Dennis Enarson

Personal information
- Born: April 19, 1991 (age 35) La Mesa, California, U.S.

Medal record
Representing United States
Summer X Games
| Silver medal – second place | 2018 X Games Minneapolis | BMX Street |
| Bronze medal – third place | 2016 World of X Games | Real BMX |
| Gold medal – first place | 2016 Austin | BMX Park |
| Silver medal – second place | 2015 Austin | BMX Park |
| Bronze medal – third place | 2014 Austin | BMX Freestyle Street |
| Bronze medal – third place | 2013 Foz do Iguaçu | BMX Park |
| Silver medal – second place | 2011 Los Angeles | BMX Street |
| Silver medal – second place | 2011 Los Angeles | BMX Park |
| Silver medal – second place | 2010 Los Angeles | BMX Park |
| Silver medal – second place | 2010 Los Angeles | BMX Street |

= Dennis Enarson =

Dennis Enarson (born April 19, 1991 in La Mesa, California) is a professional BMX rider who has won 10 X Games medals and Dew Tour Dirt Jumping & Park events.
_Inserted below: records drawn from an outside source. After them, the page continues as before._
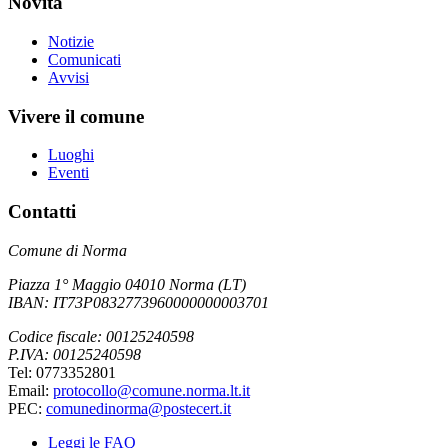
Novità
Notizie
Comunicati
Avvisi
Vivere il comune
Luoghi
Eventi
Contatti
Comune di Norma
Piazza 1° Maggio 04010 Norma (LT)
IBAN: IT73P0832773960000000003701
Codice fiscale: 00125240598
P.IVA: 00125240598
Tel: 0773352801
Email:
protocollo@comune.norma.lt.it
PEC:
comunedinorma@postecert.it
Leggi le FAQ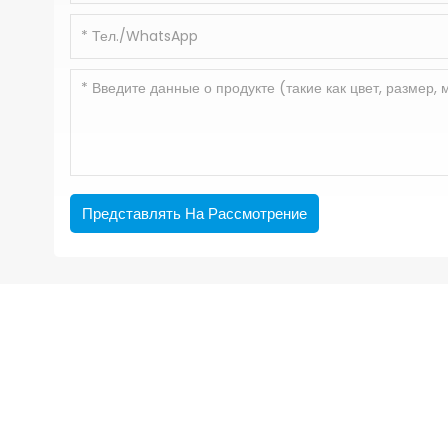
Представлять На Рассмотрение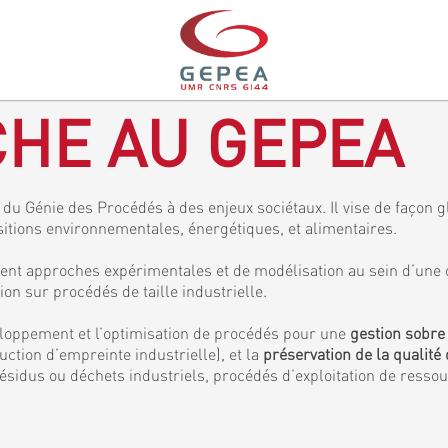
HE AU GEPEA
du Génie des Procédés à des enjeux sociétaux. Il vise de façon gl
sitions environnementales, énergétiques, et alimentaires.
ent approches expérimentales et de modélisation au sein d’une 
 sur procédés de taille industrielle.
veloppement et l’optimisation de procédés pour une
gestion sobre
ction d’empreinte industrielle), et la
préservation de la qualité 
ésidus ou déchets industriels, procédés d’exploitation de resso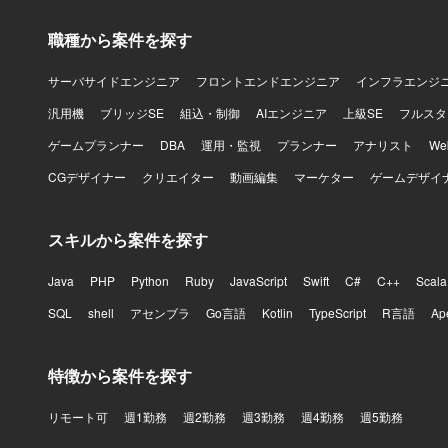
職種から案件を探す
サーバサイドエンジニア
フロントエンドエンジニア
インフラエンジ
汎用機
ブリッジSE
組込・制御
AIエンジニア
上級SE
フルスタ
ゲームプランナー
DBA
運用・監視
プランナー
アナリスト
W
CGデザイナー
クリエイター
動画編集
マーケター
ゲームデザイ
スキルから案件を探す
Java
PHP
Python
Ruby
JavaScript
Swift
C#
C++
Scala
SQL
shell
アセンブラ
Go言語
Kotlin
TypeScript
R言語
Ap
特徴から案件を探す
リモート可
週1勤務
週2勤務
週3勤務
週4勤務
週5勤務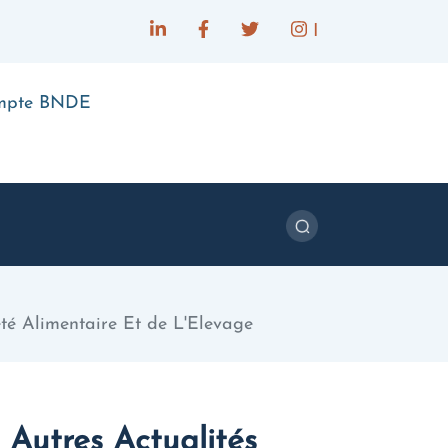
I
ompte BNDE
té Alimentaire Et de L'Elevage
Autres Actualités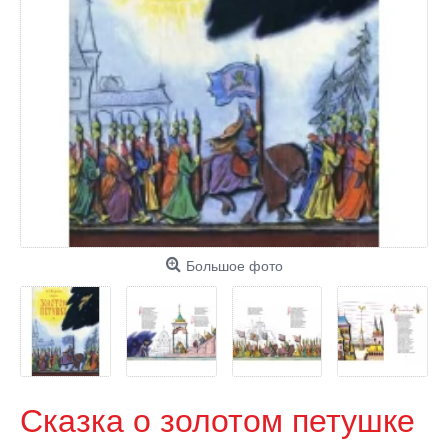
Большое фото
Сказка о золотом петушке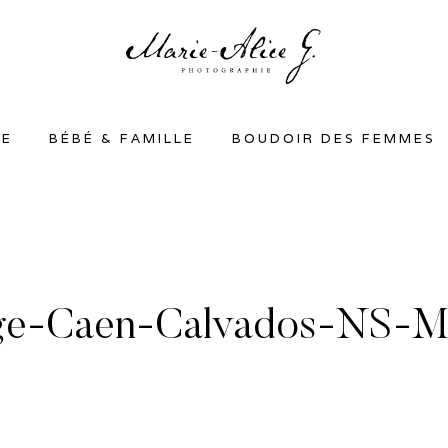
SE
BÉBÉ & FAMILLE
BOUDOIR DES FEMMES
ge-Caen-Calvados-NS-M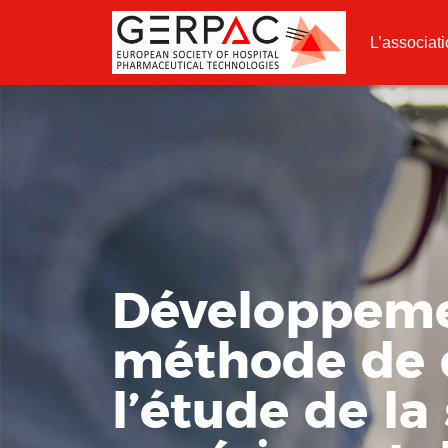
L’associat
Développemen
méthode de 
l’étude de l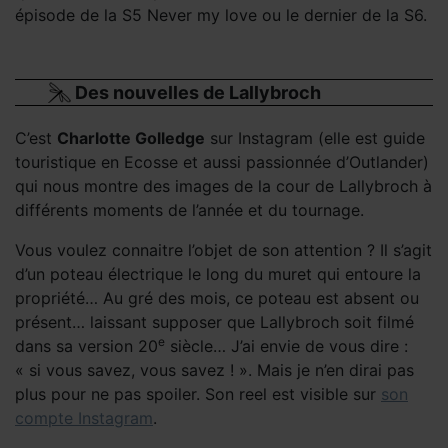
épisode de la S5 Never my love ou le dernier de la S6.
Des nouvelles de Lallybroch
C’est
Charlotte Golledge
sur Instagram (elle est guide
touristique en Ecosse et aussi passionnée d’Outlander)
qui nous montre des images de la cour de Lallybroch à
différents moments de l’année et du tournage.
Vous voulez connaitre l’objet de son attention ? Il s’agit
d’un poteau électrique le long du muret qui entoure la
propriété… Au gré des mois, ce poteau est absent ou
présent… laissant supposer que Lallybroch soit filmé
e
dans sa version 20
siècle… J’ai envie de vous dire :
« si vous savez, vous savez ! ». Mais je n’en dirai pas
plus pour ne pas spoiler. Son reel est visible sur
son
compte Instagram
.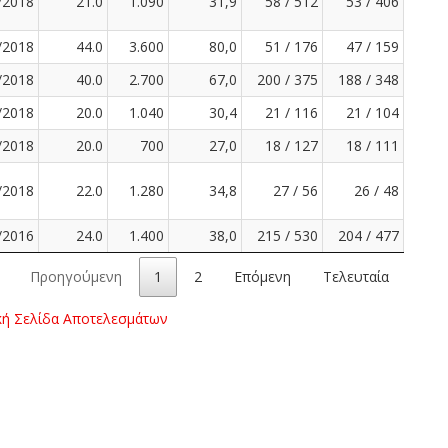
/2018
21.0
1.090
31,9
58 / 512
53 / 406
/2018
44.0
3.600
80,0
51 / 176
47 / 159
/2018
40.0
2.700
67,0
200 / 375
188 / 348
/2018
20.0
1.040
30,4
21 / 116
21 / 104
/2018
20.0
700
27,0
18 / 127
18 / 111
/2018
22.0
1.280
34,8
27 / 56
26 / 48
/2016
24.0
1.400
38,0
215 / 530
204 / 477
Προηγούμενη
1
2
Επόμενη
Τελευταία
κή Σελίδα Αποτελεσμάτων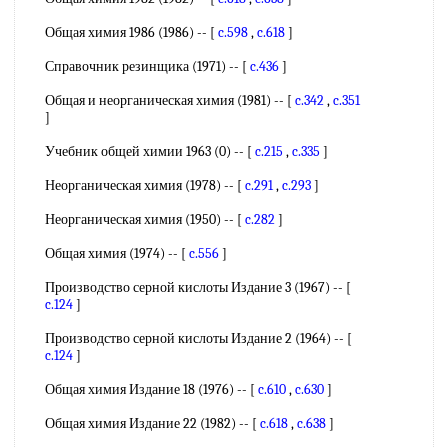
Общая химия 1986 (1986) -- [
c.598
,
c.618
]
Справочник резинщика (1971) -- [
c.436
]
Общая и неорганическая химия (1981) -- [
c.342
,
c.351
]
Учебник общей химии 1963 (0) -- [
c.215
,
c.335
]
Неорганическая химия (1978) -- [
c.291
,
c.293
]
Неорганическая химия (1950) -- [
c.282
]
Общая химия (1974) -- [
c.556
]
Производство серной кислоты Издание 3 (1967) -- [
c.124
]
Производство серной кислоты Издание 2 (1964) -- [
c.124
]
Общая химия Издание 18 (1976) -- [
c.610
,
c.630
]
Общая химия Издание 22 (1982) -- [
c.618
,
c.638
]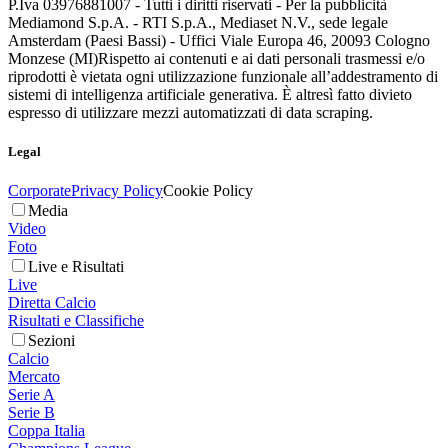
P.Iva 03976881007 - Tutti i diritti riservati - Per la pubblicità
Mediamond S.p.A. - RTI S.p.A., Mediaset N.V., sede legale
Amsterdam (Paesi Bassi) - Uffici Viale Europa 46, 20093 Cologno
Monzese (MI)
Rispetto ai contenuti e ai dati personali trasmessi e/o
riprodotti è vietata ogni utilizzazione funzionale all’addestramento di
sistemi di intelligenza artificiale generativa. È altresì fatto divieto
espresso di utilizzare mezzi automatizzati di data scraping.
Legal
Corporate
Privacy Policy
Cookie Policy
Media
Video
Foto
Live e Risultati
Live
Diretta Calcio
Risultati e Classifiche
Sezioni
Calcio
Mercato
Serie A
Serie B
Coppa Italia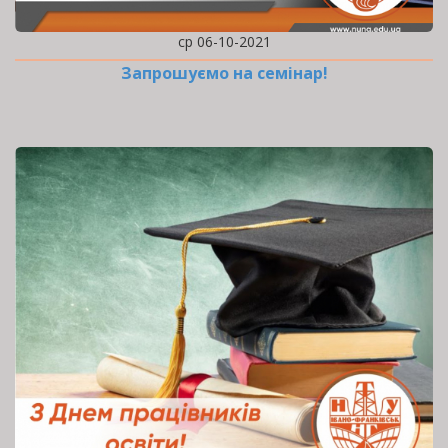
ср 06-10-2021
Запрошуємо на семінар!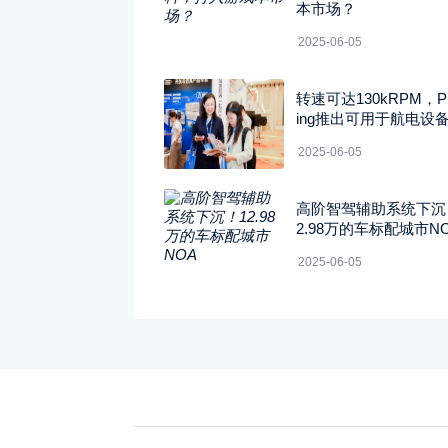
本市场？
2025-06-05
转速可达130kRPM，Pi
ing推出可用于航电设
转变压器仿真模块
2025-06-05
高阶智驾辅助系统下沉
2.98万的车标配城市N
2025-06-05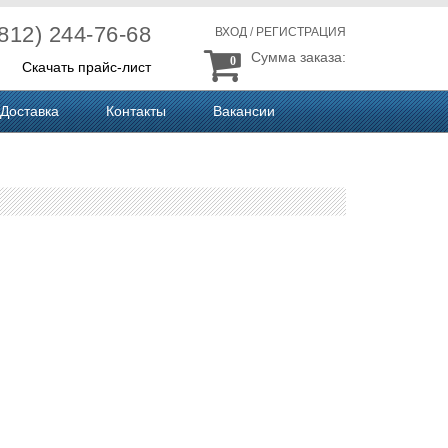
(812) 244-76-68
ВХОД
/
РЕГИСТРАЦИЯ
Сумма заказа:
0
Скачать прайс-лист
Доставка
Контакты
Вакансии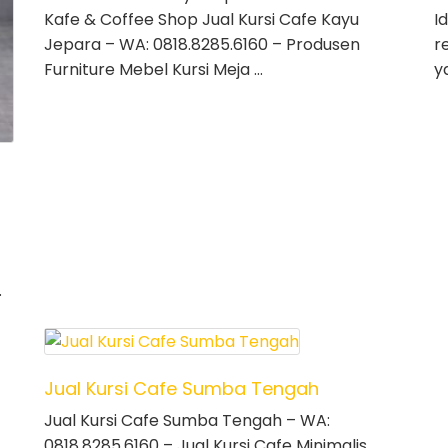
Kafe & Coffee Shop Jual Kursi Cafe Kayu
I
Jepara – WA: 0818.8285.6160 – Produsen
r
Furniture Mebel Kursi Meja …
y
…
Jual Kursi Cafe Sumba Tengah
Jual Kursi Cafe Sumba Tengah – WA:
0818.8285.6160 – Jual Kursi Cafe Minimalis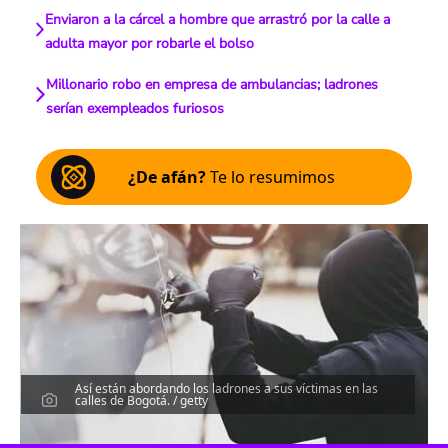
Enviaron a la cárcel a hombre que arrastró por la calle a
adulta mayor por robarle el bolso
Millonario robo en empresa de ambulancias; ladrones
serían exempleados furiosos
¿De afán?
Te lo resumimos
Así están abordando los ladrones a sus víctimas en las
calles de Bogotá. / getty
Escucha el artículo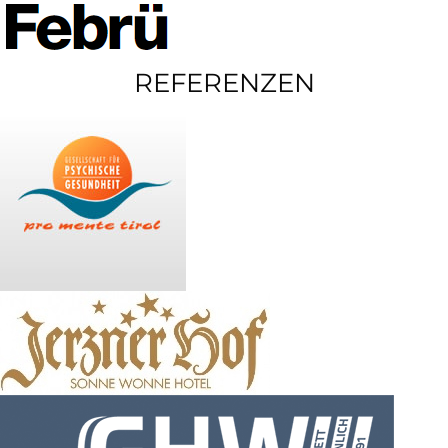
REFERENZEN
He is known as one of the best riders in freestyle for his cannonball barspins and ability to adapt to any street, park or dirt course. He is currently residing in San Diego, California and trains with Coach John Welch at NAKOA Fitness.

Enarson began racing BMX at age 8 but decided to quit to begin riding streets and skate parks because he enjoyed it more. He designed the BMX Park course at the 2011 Dew Tour in Portland, OR. He has his own signature frame with Haro Bikes called the SD and a full range of signature BMX parts with Demolition parts, called 'The Rig' line.

==Unclicked Podcast==
In 2019 Enarson started his own podcast named 'Unclicked', ran out of his San Diego home. He interviews fellow BMX professionals and industry personalities, and releases episodes each Monday via Spotify and Buzzsprout.
In 2020 Dennis started working with Ryan Fudger from 'our bmx' to continue making podcasts.